Howe: Yes, that just a straight ahead Dunlop classic wah Cry baby.
What do you use live?
Howe: It changes every time, as there are gaps between my live things. I guess touring live and the equipment I use depends on when you ask, but we’re working on an amp for me now. We’re in the process of designing an amp and then we’ll be talking to a company who will hopefully want to put it out. It will actually have the ability to do a wet-dry-wet configuration all self-contained, so if everything goes right it will be two amps in one which will be great because typically live, no matter what amp I’m using, I’m gonna wanna run a wet-dry-wet configuration. I just hate putting anything in the effects loop of an amplifier. It’s hard to say what I’ll be using, but maybe the Cornford, it’s a great amp. It does what it does very well. It’ll be a situation where I have a dry cabinet and two stereo wet cabinets that are probably 1x12” and that all my effects will be powered from a separate power section.
When you work session jobs, how do you prepare?
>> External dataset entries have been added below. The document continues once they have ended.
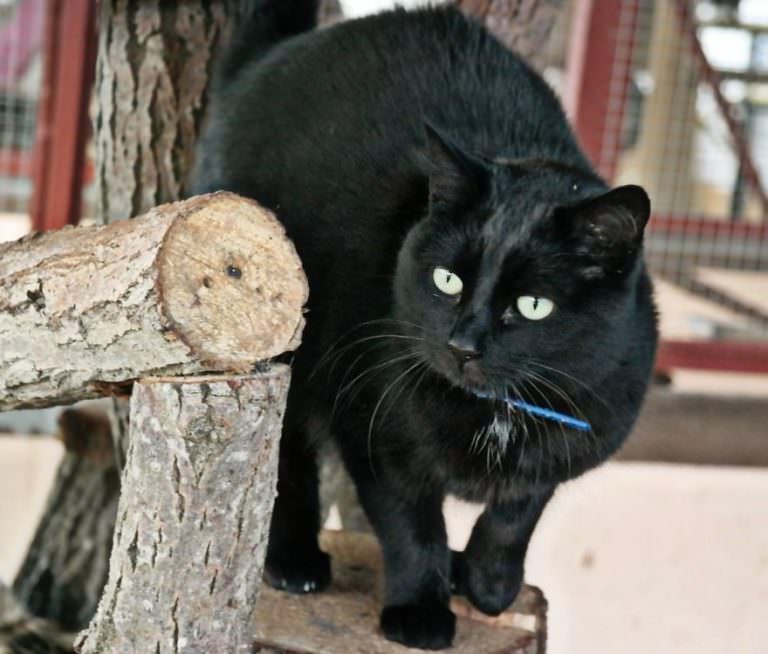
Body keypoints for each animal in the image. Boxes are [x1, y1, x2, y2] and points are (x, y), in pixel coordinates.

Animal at [195, 1, 656, 652]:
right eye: (447, 280)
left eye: (532, 305)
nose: (462, 343)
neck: (497, 412)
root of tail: (272, 56)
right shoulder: (376, 430)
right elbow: (415, 527)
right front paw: (420, 612)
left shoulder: (571, 437)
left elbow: (515, 515)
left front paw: (489, 585)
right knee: (284, 456)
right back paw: (294, 560)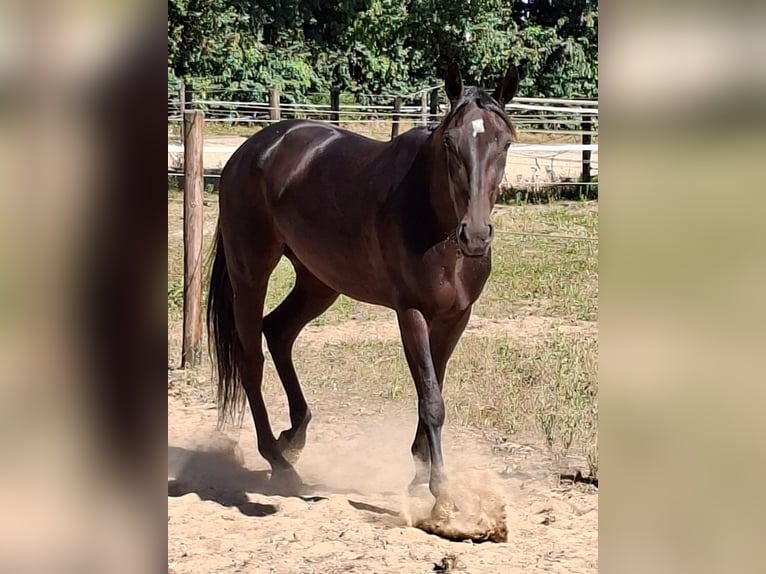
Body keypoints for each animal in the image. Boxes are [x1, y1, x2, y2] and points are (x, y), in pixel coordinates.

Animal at [206, 60, 520, 502]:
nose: (475, 236)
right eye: (450, 143)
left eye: (504, 144)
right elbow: (432, 401)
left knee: (278, 331)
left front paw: (419, 475)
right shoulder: (411, 314)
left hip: (319, 283)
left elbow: (432, 389)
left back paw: (294, 438)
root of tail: (249, 151)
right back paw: (279, 461)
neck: (436, 224)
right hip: (250, 275)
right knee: (252, 360)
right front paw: (439, 492)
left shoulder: (456, 317)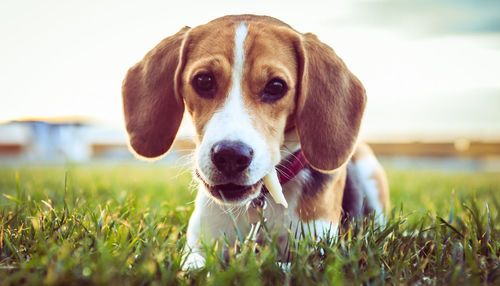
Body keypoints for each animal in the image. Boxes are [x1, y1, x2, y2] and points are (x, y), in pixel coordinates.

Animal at [122, 14, 390, 270]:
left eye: (276, 86)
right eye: (203, 80)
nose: (230, 155)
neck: (259, 203)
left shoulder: (318, 252)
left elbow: (282, 266)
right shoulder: (198, 245)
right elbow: (192, 267)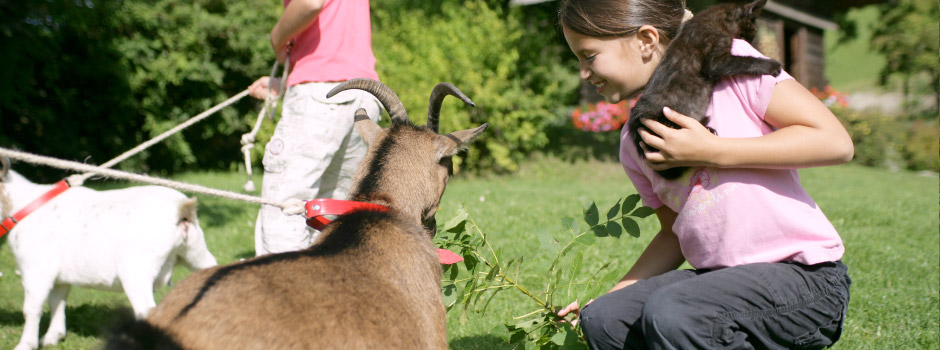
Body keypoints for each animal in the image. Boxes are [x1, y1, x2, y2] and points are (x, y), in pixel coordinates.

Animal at [0, 163, 217, 350]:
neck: (23, 205)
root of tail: (182, 209)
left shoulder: (36, 270)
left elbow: (31, 308)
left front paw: (25, 345)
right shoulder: (60, 276)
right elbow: (57, 302)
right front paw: (52, 337)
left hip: (136, 270)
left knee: (146, 309)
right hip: (196, 252)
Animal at [628, 0, 784, 180]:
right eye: (752, 31)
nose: (750, 42)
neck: (710, 21)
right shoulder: (716, 60)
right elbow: (745, 61)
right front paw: (771, 65)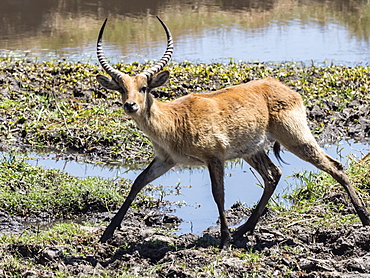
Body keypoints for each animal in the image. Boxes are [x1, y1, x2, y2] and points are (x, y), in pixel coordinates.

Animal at [97, 16, 368, 248]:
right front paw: (107, 233)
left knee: (334, 166)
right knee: (273, 175)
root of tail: (283, 87)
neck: (174, 120)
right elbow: (138, 182)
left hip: (295, 138)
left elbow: (219, 195)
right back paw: (244, 230)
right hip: (252, 151)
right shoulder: (166, 160)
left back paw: (364, 218)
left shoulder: (214, 157)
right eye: (122, 88)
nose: (130, 105)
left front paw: (224, 241)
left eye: (144, 87)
Howe: Those gigs are not necessarily that demanding, but fairly easy. But at the same time, there’s a lot of memory issues that have to go into things, with a lot of patches and presets and sounds you have to remember and how to get to. That’s the preparation mostly, so it’s learning the songs which is not that difficult, but it’s like – ok, in the verse I have to switch to patch 48 on my DigiTech whatever and then kick the chorus pedal on for the pre-chorus. It’s always these things. Also guitar switching, open tuning, de-tuning, acoustic. The things to prepare are more about memorization than execution. The biggest challenge in preparing for those gigs is making sure you can be awake in time for the bus to leave. A lot of the times it leaves at 7.30 in the morning and you’ve been out partying all night until 4.30. It’s important to be disciplined and responsible enough to regardless what happens, you can be where you’re supposed to be when they say. That’s the most important thing. Self-discipline.
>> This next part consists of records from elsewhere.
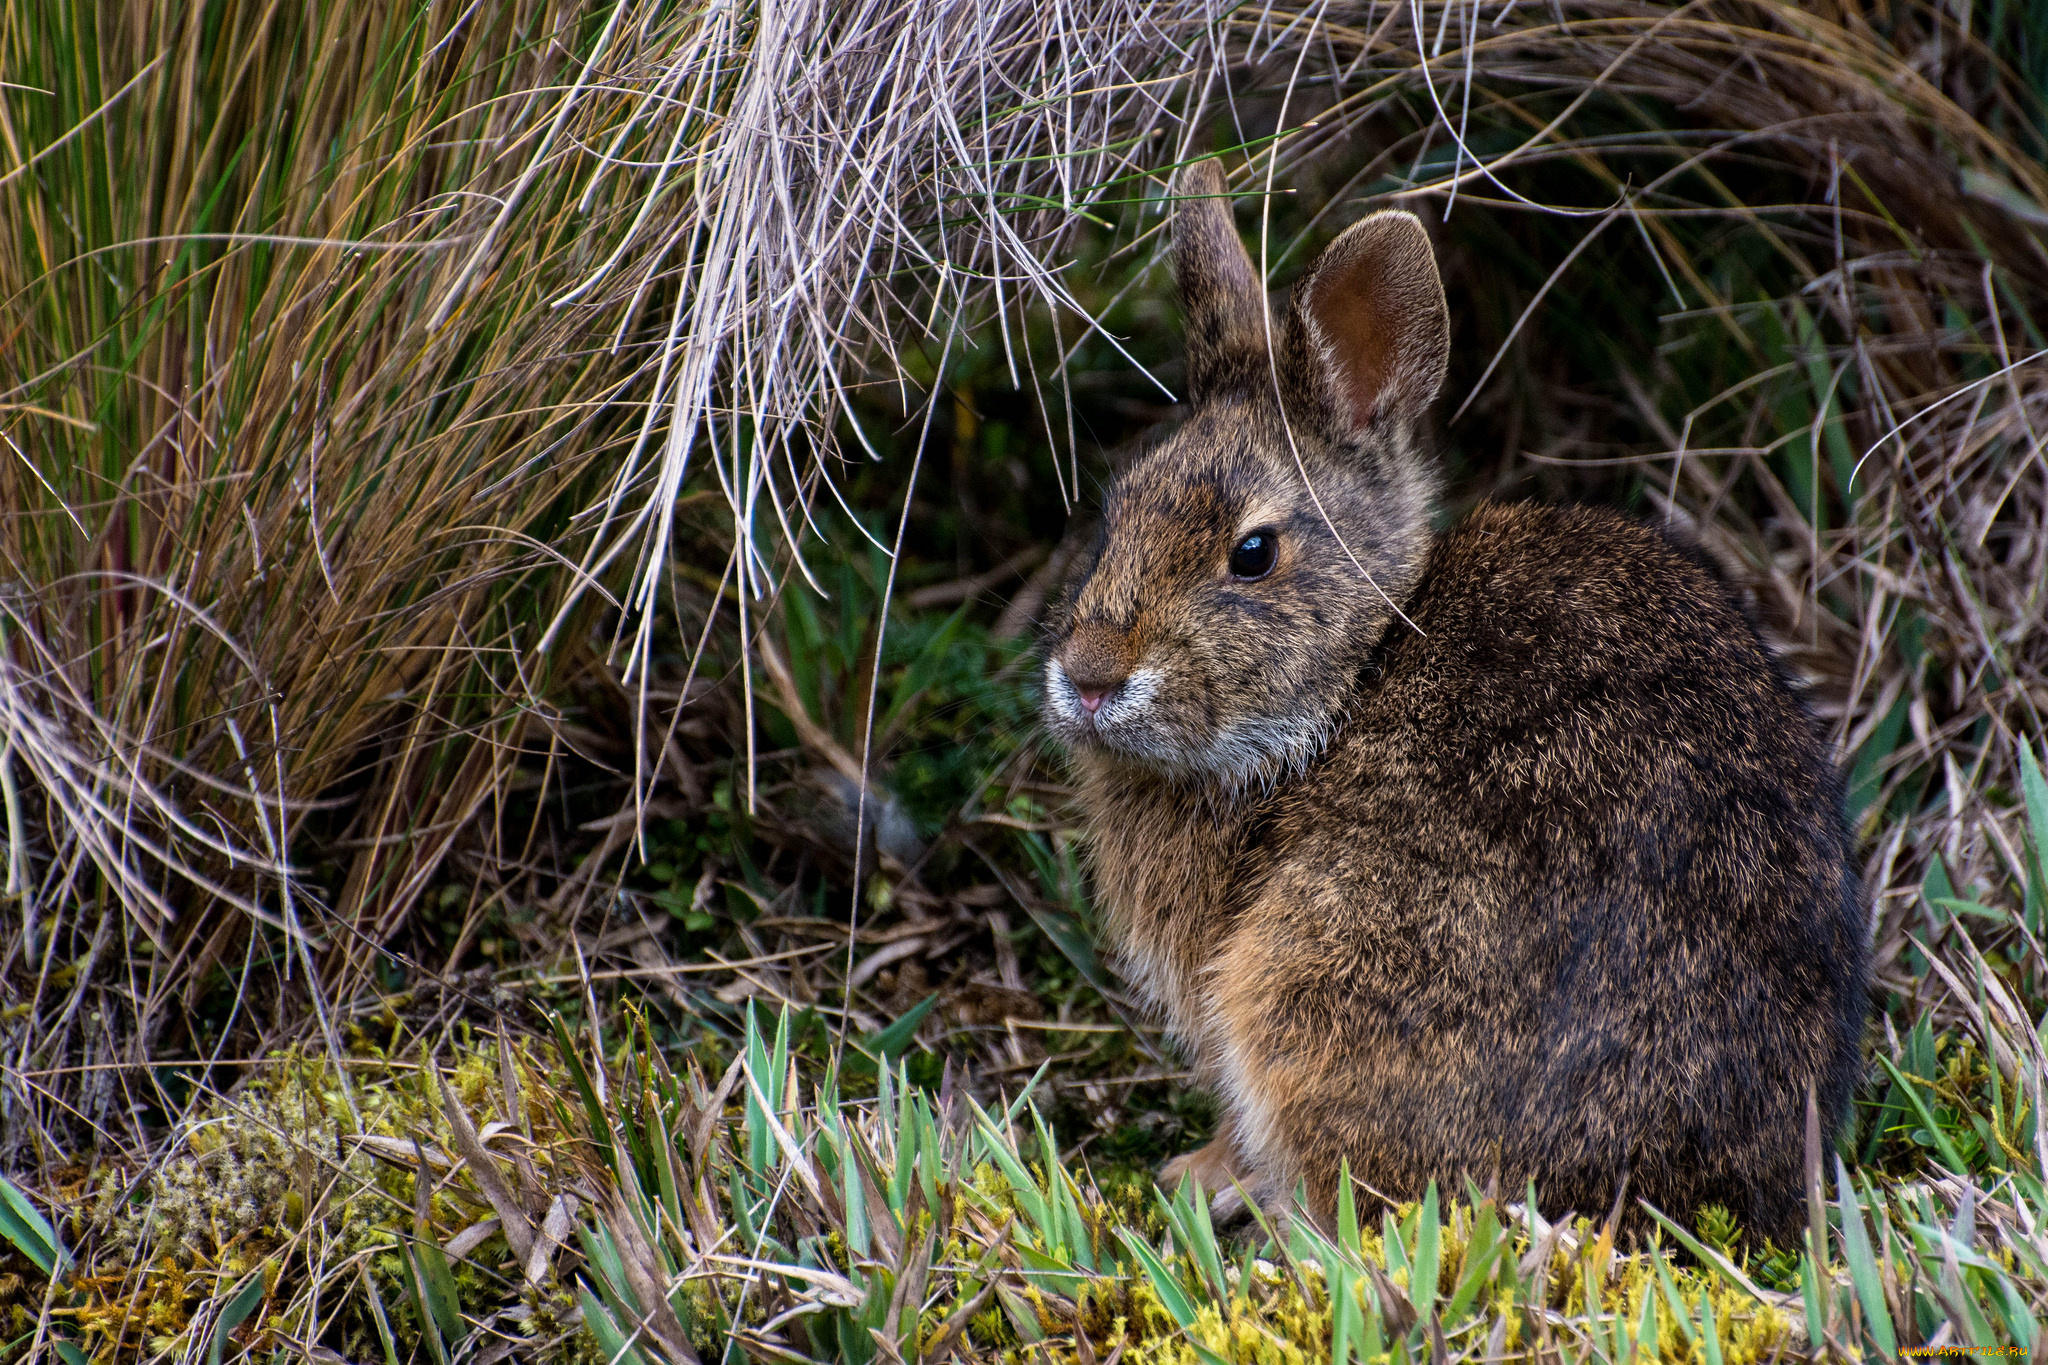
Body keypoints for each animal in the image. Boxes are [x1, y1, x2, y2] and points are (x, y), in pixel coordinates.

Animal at [1048, 160, 1867, 1236]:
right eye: (1113, 513)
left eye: (1253, 552)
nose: (1089, 677)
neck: (1357, 672)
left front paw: (1201, 1169)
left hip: (1310, 976)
You also have a website in the making, on-line video lessons?
Howe:  Yes, the GH Workshop. This is a thing I think is cool. I wanna say it’s a lesson site, but it’s actually gonna be a lot more than that. We’re really gonna explore, and talk about and deliver information that has to do with a lot of other aspects of being a musician and an artist, not just how to play licks. But how to interact with band members and how to become inspired for writing songs and how to structure songs, how to come up with writing, how to build melodies, how to find a record deal, how to get into line of being a session player, how to mike a cabinet, how you use recording software, how to build racks and put effects together and of course we’ll do licks. There are a lot of things we’ll be getting into. We’ll have some cool shred things, too, but I feel in the instructional world, even in school, there’s a big void in the industry when it comes to delivering this type of street oriented information. This is really where people learn. Every time I talk to a, say engineer, in a studio and I ask him how he got into this line of work, they never say it’s because they went to school. It’s always they started off being the errand guy that went and got coffee for everyone, sweeping floors and one day someone asks them to clean the heads on the tape machine and the next thing, three years later someone ask them to be the assistant. It’s about making connections, relationships, obviously having skills, but it’s only part of it. I will have other great people doing things on the site, like Carl Verheyen, Richie Kotzen may be on it, and other people.
Finally, the connoisseur things on the new CD, was that guy for real?
Howe:  Haha, no, it was a friend of ours by the name Dale Fisher. We wanted it to sound like a real guy so we worked hard on making sure that it would. We had to have him call and actually the message that he left was about 12-15 minutes long so I had to edit it down. There was a lot of information and I may release the other parts on the website. I have received actual phone calls that have been similar to that.